When all the recounts have been completed, however, the most important fact about this election will remain unchanged: it was decided on the basis of an open attack on the right to vote and the principle of popular sovereignty.

When Gore refused to concede and called for recounts, the Republicans went into action immediately to prevent the tallying of ballots that had actually been cast. They went into court, mobilized a mob to halt the counting in Miami-Dade County, prepared through their control of the Florida legislature to appoint their own slate of Republican electors if need be, and finally turned to the right-wing majority on the Supreme Court.

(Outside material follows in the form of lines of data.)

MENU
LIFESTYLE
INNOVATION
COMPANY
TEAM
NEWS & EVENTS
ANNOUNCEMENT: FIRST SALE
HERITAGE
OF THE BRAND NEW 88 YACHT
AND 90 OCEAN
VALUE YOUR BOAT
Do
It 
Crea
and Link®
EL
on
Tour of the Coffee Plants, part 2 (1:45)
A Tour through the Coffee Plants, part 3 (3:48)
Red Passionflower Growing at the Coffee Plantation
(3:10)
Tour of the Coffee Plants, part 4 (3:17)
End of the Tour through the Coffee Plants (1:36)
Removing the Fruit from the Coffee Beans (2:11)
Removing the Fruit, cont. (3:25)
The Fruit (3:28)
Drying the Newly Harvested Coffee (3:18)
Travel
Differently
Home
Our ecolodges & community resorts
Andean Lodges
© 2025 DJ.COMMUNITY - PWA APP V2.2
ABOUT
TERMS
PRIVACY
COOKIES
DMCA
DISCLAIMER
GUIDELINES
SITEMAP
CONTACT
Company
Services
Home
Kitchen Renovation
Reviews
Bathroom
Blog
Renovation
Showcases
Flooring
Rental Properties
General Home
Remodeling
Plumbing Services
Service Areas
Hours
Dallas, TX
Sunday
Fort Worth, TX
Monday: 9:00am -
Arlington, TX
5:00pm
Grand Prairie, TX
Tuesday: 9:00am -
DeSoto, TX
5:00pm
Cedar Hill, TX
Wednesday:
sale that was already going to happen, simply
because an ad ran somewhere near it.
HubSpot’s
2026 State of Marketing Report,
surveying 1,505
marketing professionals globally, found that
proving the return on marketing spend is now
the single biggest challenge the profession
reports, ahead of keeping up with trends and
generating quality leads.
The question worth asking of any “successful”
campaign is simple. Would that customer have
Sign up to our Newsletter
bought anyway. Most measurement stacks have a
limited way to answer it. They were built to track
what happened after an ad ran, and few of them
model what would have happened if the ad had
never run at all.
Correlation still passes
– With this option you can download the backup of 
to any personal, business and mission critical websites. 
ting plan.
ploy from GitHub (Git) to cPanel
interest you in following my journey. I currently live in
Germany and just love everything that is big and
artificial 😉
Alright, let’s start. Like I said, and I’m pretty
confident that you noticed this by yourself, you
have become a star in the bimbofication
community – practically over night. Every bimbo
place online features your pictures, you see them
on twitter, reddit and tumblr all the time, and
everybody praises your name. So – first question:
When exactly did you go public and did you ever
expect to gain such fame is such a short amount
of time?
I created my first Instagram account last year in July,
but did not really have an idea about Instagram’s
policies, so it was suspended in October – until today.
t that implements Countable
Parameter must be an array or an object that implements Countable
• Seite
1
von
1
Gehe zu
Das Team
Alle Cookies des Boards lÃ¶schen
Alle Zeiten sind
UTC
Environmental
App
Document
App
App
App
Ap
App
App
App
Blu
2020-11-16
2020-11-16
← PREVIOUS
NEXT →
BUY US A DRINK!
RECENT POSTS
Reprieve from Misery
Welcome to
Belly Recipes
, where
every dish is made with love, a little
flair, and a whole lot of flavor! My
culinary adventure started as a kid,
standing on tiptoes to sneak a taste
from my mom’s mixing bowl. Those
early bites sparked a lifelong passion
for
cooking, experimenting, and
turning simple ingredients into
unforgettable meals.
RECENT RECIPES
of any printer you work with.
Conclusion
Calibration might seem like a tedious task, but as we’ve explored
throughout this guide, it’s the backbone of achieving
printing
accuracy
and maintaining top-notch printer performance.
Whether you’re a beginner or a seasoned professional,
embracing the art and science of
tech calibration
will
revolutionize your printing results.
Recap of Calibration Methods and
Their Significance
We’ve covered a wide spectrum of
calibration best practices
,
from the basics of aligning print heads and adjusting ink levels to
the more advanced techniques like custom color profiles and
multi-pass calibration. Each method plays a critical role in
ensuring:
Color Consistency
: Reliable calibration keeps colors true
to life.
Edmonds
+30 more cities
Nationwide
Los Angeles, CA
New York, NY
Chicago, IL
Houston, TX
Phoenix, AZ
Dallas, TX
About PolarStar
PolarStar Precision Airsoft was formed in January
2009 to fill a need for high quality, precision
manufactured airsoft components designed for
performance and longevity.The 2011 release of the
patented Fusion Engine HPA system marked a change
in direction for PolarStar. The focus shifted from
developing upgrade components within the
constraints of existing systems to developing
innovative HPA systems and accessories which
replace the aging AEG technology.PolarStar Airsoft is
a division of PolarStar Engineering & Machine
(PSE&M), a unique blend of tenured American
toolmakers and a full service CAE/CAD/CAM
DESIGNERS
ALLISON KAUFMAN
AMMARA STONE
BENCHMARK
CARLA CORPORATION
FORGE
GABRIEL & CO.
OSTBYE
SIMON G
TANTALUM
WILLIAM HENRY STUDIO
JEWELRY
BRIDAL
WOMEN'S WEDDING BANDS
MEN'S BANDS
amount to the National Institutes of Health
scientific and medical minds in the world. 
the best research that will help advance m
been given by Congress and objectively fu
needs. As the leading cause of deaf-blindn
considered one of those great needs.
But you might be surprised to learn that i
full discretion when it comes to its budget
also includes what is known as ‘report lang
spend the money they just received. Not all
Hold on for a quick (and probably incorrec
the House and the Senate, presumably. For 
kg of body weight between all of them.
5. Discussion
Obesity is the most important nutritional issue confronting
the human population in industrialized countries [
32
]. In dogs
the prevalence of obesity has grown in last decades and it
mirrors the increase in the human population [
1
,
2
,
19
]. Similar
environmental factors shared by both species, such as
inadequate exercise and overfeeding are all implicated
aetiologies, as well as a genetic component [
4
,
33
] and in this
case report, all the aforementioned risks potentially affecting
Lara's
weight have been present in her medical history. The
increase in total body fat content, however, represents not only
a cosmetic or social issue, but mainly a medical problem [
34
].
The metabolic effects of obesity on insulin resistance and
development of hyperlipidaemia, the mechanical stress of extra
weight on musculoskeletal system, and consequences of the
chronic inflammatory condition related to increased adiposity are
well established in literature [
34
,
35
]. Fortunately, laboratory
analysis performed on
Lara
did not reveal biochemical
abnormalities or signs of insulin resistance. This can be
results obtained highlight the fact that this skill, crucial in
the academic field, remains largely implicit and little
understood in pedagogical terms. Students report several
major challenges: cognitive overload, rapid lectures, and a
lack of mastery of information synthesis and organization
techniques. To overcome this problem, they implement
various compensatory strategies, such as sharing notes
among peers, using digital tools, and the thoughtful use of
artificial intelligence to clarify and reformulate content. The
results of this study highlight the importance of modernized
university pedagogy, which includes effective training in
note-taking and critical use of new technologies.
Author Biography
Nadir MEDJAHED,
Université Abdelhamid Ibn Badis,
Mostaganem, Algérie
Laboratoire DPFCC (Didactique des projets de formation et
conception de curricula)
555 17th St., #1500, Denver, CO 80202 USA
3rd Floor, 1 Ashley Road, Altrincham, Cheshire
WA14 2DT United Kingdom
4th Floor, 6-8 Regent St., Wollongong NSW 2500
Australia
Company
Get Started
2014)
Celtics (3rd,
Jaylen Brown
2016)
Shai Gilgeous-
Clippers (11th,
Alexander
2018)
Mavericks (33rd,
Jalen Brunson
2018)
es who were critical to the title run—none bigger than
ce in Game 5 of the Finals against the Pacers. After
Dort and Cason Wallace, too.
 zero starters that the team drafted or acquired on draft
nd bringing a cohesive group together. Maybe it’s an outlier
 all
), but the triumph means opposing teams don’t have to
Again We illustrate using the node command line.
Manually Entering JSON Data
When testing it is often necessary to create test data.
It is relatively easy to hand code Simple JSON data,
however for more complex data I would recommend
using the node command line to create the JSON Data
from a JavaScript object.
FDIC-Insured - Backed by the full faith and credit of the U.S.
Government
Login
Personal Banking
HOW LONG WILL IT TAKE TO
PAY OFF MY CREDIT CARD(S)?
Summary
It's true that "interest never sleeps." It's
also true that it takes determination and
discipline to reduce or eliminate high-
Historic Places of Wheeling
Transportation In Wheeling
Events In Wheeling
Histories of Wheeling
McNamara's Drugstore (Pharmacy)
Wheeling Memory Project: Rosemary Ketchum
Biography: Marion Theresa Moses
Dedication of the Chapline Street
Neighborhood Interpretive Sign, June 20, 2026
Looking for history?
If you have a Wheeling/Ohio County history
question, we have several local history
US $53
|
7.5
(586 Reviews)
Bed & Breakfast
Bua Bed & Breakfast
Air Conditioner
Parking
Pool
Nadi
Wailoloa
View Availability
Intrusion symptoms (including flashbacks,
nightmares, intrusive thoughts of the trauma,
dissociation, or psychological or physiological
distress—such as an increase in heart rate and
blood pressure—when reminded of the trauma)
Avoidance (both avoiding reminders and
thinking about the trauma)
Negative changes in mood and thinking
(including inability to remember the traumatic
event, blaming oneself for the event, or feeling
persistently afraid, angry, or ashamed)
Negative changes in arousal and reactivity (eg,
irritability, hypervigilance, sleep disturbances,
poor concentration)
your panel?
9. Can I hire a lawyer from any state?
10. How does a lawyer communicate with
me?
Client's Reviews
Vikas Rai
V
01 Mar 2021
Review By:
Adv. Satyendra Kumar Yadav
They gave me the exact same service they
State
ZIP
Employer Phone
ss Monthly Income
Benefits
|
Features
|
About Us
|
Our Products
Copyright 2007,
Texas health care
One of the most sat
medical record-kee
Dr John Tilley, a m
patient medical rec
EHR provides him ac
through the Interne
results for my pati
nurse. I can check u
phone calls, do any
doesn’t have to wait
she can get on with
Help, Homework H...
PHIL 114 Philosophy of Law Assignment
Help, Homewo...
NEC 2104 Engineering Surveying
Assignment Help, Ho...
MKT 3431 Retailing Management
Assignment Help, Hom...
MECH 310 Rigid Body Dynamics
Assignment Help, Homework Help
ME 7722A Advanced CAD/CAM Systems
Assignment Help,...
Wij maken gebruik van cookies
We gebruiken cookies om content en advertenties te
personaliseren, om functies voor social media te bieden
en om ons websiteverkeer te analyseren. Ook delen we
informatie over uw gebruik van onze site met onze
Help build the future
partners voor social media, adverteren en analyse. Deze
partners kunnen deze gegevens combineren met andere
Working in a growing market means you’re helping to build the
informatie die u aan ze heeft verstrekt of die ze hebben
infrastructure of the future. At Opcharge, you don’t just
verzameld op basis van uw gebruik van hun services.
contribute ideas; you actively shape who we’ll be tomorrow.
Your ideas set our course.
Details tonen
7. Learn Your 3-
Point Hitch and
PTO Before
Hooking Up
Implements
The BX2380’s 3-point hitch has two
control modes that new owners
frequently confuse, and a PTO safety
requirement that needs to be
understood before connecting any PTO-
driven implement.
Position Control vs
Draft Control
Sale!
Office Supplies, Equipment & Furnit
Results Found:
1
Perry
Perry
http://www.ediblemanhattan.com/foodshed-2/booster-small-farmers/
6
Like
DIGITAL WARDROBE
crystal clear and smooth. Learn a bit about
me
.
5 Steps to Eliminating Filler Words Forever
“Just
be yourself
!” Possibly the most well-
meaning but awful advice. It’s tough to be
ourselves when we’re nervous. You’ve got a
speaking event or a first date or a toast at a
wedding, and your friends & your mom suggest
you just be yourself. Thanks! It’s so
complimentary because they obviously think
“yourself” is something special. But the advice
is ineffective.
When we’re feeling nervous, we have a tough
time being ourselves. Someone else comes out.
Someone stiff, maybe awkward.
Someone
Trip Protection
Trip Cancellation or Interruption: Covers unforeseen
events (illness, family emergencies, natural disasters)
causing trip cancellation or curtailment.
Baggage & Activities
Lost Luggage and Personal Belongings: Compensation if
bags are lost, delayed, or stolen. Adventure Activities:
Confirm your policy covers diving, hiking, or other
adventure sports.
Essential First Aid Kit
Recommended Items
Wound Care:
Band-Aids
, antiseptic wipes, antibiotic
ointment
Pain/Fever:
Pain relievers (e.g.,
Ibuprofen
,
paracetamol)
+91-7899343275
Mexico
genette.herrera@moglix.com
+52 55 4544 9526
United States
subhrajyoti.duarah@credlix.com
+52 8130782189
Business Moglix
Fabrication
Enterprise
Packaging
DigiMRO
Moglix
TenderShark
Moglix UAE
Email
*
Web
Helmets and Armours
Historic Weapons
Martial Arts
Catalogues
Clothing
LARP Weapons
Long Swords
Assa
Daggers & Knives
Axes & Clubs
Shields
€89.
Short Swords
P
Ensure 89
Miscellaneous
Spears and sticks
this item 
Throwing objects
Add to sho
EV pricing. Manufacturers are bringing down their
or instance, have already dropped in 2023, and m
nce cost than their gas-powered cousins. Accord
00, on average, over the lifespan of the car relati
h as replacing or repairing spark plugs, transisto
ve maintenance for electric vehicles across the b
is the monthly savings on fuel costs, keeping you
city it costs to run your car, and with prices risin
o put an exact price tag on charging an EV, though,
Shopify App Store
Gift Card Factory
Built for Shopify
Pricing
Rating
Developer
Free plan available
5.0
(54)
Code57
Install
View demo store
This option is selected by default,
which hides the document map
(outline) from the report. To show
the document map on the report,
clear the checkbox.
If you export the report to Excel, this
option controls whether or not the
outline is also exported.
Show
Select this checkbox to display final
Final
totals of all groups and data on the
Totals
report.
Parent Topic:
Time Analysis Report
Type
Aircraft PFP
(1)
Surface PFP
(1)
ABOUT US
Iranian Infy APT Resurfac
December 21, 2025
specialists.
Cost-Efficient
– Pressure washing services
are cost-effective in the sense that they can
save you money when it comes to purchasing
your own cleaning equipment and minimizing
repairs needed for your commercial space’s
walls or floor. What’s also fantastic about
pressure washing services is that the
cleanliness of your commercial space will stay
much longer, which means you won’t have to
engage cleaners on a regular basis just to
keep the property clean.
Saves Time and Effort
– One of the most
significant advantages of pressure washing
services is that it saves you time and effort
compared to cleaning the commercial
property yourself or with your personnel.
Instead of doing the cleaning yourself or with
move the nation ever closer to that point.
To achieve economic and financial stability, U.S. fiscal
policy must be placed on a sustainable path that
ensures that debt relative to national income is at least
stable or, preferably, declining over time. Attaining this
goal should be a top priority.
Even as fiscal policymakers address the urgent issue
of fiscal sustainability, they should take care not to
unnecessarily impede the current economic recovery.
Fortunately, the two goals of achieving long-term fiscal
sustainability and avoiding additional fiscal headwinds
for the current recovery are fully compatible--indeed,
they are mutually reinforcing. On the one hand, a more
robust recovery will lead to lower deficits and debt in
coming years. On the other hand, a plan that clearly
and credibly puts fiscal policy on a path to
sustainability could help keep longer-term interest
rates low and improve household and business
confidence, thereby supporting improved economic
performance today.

The Court majority's ruling was the most naked expression of this hostility to democratic rights. Ignoring its own dogma of states' rights in order to intervene where there was clearly no federal issue posed, the one-vote majority denounced the Florida Supreme Court for daring to cite the principle of popular sovereignty and the right of voters to have their votes counted. The right-wing justices closed down the court-ordered recount in Florida on the grounds that there is no constitutionally guaranteed right of the people to vote for the president of the United States. This decision makes clear that, whatever the actual vote in Florida, the Bush presidency is the product of an assault by the highest bodies of the state on fundamental democratic rights.

The Democrats, even though they were the losers as the result of this assault, were unwilling and unable to resist it. The Gore campaign refused to expose the widespread disenfranchisement in Florida. The Democratic leadership refused to lay bare the role of the Supreme Court, and have worked since Gore's concession and the inauguration of Bush to paper over the historic issues and prop up the illegitimate occupant of the White House.

The role of the major media has been the same. Fawning over the Bush administration since its installation in January, the leading newspapers and broadcast networks seized on the partial result in Miami-Dade County to come to the aid of the man selected by the Supreme Court to be president.

In this regard, the timing of the announcement of the Miami-Dade recount must be noted. The reports were published on February 26, the day before Bush's nationally televised address to Congress. Even though there had been other reviews and there would be more until the task was completed, this specific result was used to claim that Bush had “won” Florida, and had the effect of bolstering his legitimacy just before his debut speech.